▸ **DOCUMENT TEXT**:
The supporters put time and passion into their displays. It’s a photographer’s job to do them justice.

My name is Max Aquino, one of the photographers for Sounder at Heart. Over this upcoming season, I will be writing a series of articles covering a variety of soccer photography topics, such as game day preparation, photo technique, favorite photos from the game, stories from the sideline, and anything else that you may find interesting. Feel free to add suggestions in the comments. Today, I talk a bit about shooting tifo displays and tell my story from opening day.

The supporters spend countless hours designing, sewing, and painting their tifo displays. As such, it’s important for photographers to find a way to do them justice. When it comes to photographing tifo displays, there are several different locations to pick from. As with most other aspects of positioning in sports photography, each comes with its own advantages and disadvantages.

Midfield: Shooting from the midfield allows photographers to get the starting eleven photo while still getting a photo of the display. In addition, it’s a useful spot to include players in the photo and occasionally catch player reactions to the artwork. If there is wording on the lower overhead (the banner covering the lower section), however, it is usually difficult to read from this angle. This location is best for displays with “banner” (straight up and down) text or where the majority of the text and detail is on the curtain.

Midfield allows you to include players and is great for banner text or displays featuring the curtain.
Max Aquino / Sounder at Heart

North end goal line: This spot is more “straight on” and also provides an on-field perspective of the display; it lets the audience see what the players see as they step on the field. In addition, it provides a larger “feel” to the photo, which is appropriate for a display covering six entire sections of the stadium. Any text on the lower overhead, however, can be difficult to read due to the angle.

The North end goal line is great for displays featuring the curtain
Max Aquino / Sounder at Heart

The Hawk’s Nest: This is the “classic” spot, as it is possible to photograph the entire Brougham end and makes it easy to read any text or catch minute detail. The only real downside to this spot is it’s not a very unique angle and often makes the display appear smaller than shooting from field level.

▸ **REQUIRED TASKS**:
**A.** Set down the tifo photography article word for word, everything from "North end goal line: This" down to "from field level.".
**B.** Using the tifo photography article, say whether each statement agrees with it, answering yes or no and quoting the words that decide it: (i) From midfield, wording on the lower overhead is easy to read. (ii) From the Hawk's Nest, the entire Brougham end can be photographed. (iii) The North end goal line shows the audience what the players see as they step on the field.
**C.** List the soccer photography topics that the tifo photography article names for the coming series of articles.

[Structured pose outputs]
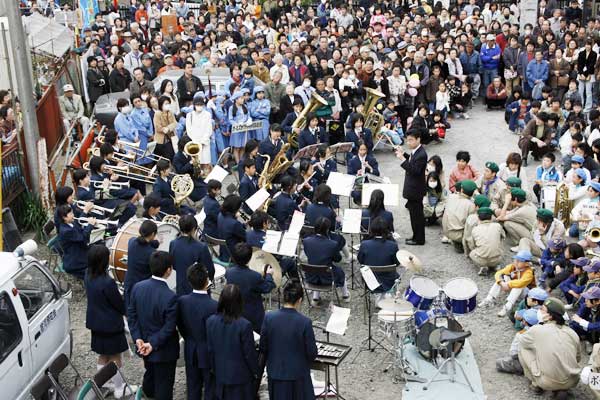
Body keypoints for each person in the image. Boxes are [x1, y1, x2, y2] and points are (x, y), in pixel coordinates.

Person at [84, 244, 135, 398]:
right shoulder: (107, 282)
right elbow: (118, 304)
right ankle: (119, 389)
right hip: (111, 324)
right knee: (115, 357)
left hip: (95, 322)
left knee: (103, 355)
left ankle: (104, 383)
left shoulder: (87, 274)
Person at [128, 251, 179, 400]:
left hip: (143, 345)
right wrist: (153, 343)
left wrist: (137, 338)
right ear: (168, 270)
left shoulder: (138, 287)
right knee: (164, 386)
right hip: (163, 351)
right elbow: (169, 327)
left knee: (150, 374)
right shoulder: (170, 296)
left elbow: (132, 316)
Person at [259, 282, 318, 400]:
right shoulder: (305, 322)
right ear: (299, 300)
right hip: (298, 376)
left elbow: (263, 346)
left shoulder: (269, 317)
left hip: (276, 374)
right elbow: (312, 353)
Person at [206, 284, 260, 400]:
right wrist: (256, 371)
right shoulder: (244, 325)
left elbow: (210, 350)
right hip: (240, 378)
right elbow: (249, 354)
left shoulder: (210, 321)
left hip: (220, 374)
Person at [518, 298, 581, 397]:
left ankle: (536, 384)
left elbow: (523, 341)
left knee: (523, 348)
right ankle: (563, 388)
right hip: (573, 380)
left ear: (550, 316)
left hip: (548, 382)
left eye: (542, 309)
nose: (539, 311)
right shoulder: (572, 333)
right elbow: (578, 358)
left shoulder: (537, 330)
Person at [177, 263, 218, 400]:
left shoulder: (182, 301)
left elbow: (180, 325)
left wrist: (188, 338)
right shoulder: (214, 305)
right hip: (208, 351)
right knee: (210, 387)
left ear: (189, 281)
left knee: (192, 386)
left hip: (191, 348)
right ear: (207, 281)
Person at [225, 242, 276, 332]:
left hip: (236, 311)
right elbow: (267, 287)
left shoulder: (229, 272)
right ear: (249, 258)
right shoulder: (254, 276)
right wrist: (269, 275)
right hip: (253, 315)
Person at [479, 250, 536, 317]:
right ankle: (488, 299)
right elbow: (499, 273)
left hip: (526, 295)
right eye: (516, 259)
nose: (516, 262)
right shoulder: (512, 266)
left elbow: (521, 283)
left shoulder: (529, 272)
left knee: (519, 286)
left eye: (519, 261)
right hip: (513, 288)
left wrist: (508, 284)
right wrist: (501, 282)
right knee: (502, 277)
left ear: (527, 264)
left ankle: (507, 307)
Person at [169, 215, 215, 296]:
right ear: (193, 228)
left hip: (181, 285)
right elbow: (210, 270)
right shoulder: (201, 247)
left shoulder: (173, 243)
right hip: (199, 287)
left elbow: (174, 265)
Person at [395, 129, 427, 245]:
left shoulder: (422, 154)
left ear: (418, 139)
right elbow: (412, 160)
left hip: (416, 190)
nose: (408, 142)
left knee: (417, 216)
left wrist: (402, 159)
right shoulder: (416, 151)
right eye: (407, 140)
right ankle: (416, 236)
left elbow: (414, 170)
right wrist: (403, 153)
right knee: (414, 216)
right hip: (414, 189)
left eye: (411, 140)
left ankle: (419, 239)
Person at [358, 217, 400, 297]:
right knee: (397, 275)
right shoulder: (393, 245)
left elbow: (361, 260)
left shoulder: (364, 244)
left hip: (370, 280)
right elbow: (396, 263)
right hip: (388, 280)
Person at [123, 220, 159, 308]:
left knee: (130, 309)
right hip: (142, 287)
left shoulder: (131, 242)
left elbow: (143, 241)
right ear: (153, 234)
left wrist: (154, 242)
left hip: (129, 282)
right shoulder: (152, 253)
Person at [56, 204, 97, 279]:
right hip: (75, 260)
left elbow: (78, 226)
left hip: (80, 249)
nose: (73, 215)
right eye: (71, 214)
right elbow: (82, 238)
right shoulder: (66, 231)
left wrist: (86, 216)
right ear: (64, 217)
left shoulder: (70, 223)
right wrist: (90, 225)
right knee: (96, 268)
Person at [496, 308, 540, 375]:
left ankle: (520, 369)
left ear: (524, 322)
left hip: (524, 361)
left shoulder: (521, 334)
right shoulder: (541, 331)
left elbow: (513, 353)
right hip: (538, 360)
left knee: (499, 362)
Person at [465, 207, 505, 275]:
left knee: (472, 253)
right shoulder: (497, 226)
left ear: (478, 217)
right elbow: (503, 236)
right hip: (497, 258)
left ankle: (483, 266)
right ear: (492, 217)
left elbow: (472, 245)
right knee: (499, 244)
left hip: (481, 259)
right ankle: (496, 265)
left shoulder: (475, 229)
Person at [442, 180, 477, 252]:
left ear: (461, 189)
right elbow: (471, 224)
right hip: (459, 235)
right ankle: (464, 243)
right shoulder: (471, 205)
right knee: (476, 221)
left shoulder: (451, 197)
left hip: (446, 231)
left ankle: (455, 240)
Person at [217, 194, 247, 262]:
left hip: (224, 250)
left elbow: (230, 229)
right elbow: (245, 237)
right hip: (233, 253)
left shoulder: (220, 215)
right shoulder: (234, 223)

▸ **EXERCISE ANSWERS**:
**A.**
North end goal line: This spot is more “straight on” and also provides an on-field perspective of the display; it lets the audience see what the players see as they step on the field. In addition, it provides a larger “feel” to the photo, which is appropriate for a display covering six entire sections of the stadium. Any text on the lower overhead, however, can be difficult to read due to the angle.

The North end goal line is great for displays featuring the curtain
Max Aquino / Sounder at Heart

The Hawk’s Nest: This is the “classic” spot, as it is possible to photograph the entire Brougham end and makes it easy to read any text or catch minute detail. The only real downside to this spot is it’s not a very unique angle and often makes the display appear smaller than shooting from field level.

**B.**
(i) No: "If there is wording on the lower overhead (the banner covering the lower section), however, it is usually difficult to read from this angle."
(ii) Yes: "it is possible to photograph the entire Brougham end"
(iii) Yes: "it lets the audience see what the players see as they step on the field"

**C.**
- game day preparation
- photo technique
- favorite photos from the game
- stories from the sideline